▶ REQUIRED WORK
Update the biography of Brad Johnson by writing out the passage between "Brad Johnson (born" and "agricultural extension agent.", inclusive, with "auto parts store" changed to "hardware store".

▶ DOCUMENT SECTION
━━━━━━━━
Brad Johnson (born March 6, 1951) is an American politician from the U.S. state of Montana. A member of the Republican Party, he is the present chairman of the Montana Public Service Commission.

Biography
Born in Lake Forest, Illinois, he graduated from the University of Illinois (Class of 1976) before moving to Montana in 1980. He owned an auto parts store and worked for RightNow Technologies in Bozeman. He also served as a district representative for Congressman Ron Marlenee and worked as an agricultural extension agent.

Johnson challenged Democratic Congressman Pat Williams in 1990 and ran for the Republican nomination for United States Senate in 2002 before he was elected Secretary of State of Montana in 2004, defeating Yellowstone County Commissioner Bill Kennedy. He lost reelection to state Superintendent of Public Instruction Linda McCulloch in 2008.

Johnson withdrew from the race for Public Service Commissioner in 2010 after pleading guilty to driving under the influence in Broadwater County. He subsequently entered an alcohol treatment program. He ran for Secretary of State in 2012, but again lost to McCulloch.
━━━━━━━━
▶ DATA LINES
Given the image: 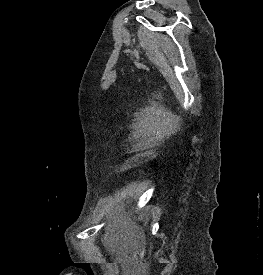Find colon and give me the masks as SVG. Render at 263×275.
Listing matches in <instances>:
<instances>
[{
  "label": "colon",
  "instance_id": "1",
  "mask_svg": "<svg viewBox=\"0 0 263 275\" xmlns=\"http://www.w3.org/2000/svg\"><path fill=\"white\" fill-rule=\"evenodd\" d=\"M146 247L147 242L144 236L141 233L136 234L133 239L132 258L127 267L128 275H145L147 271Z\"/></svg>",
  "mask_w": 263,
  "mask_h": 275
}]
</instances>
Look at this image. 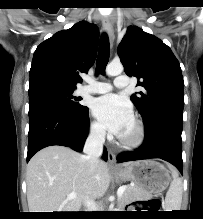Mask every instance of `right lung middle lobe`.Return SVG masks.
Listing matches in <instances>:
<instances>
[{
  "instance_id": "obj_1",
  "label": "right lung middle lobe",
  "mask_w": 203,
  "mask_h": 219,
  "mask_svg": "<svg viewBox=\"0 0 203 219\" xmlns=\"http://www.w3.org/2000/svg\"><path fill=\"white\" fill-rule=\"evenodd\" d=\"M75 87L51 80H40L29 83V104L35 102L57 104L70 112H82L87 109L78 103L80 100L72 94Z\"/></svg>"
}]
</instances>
━━━━━━━━
▶ PROBLEM SOLUTION
Brad Johnson (born March 6, 1951) is an American politician from the U.S. state of Montana. A member of the Republican Party, he is the present chairman of the Montana Public Service Commission.

Biography
Born in Lake Forest, Illinois, he graduated from the University of Illinois (Class of 1976) before moving to Montana in 1980. He owned an hardware store and worked for RightNow Technologies in Bozeman. He also served as a district representative for Congressman Ron Marlenee and worked as an agricultural extension agent.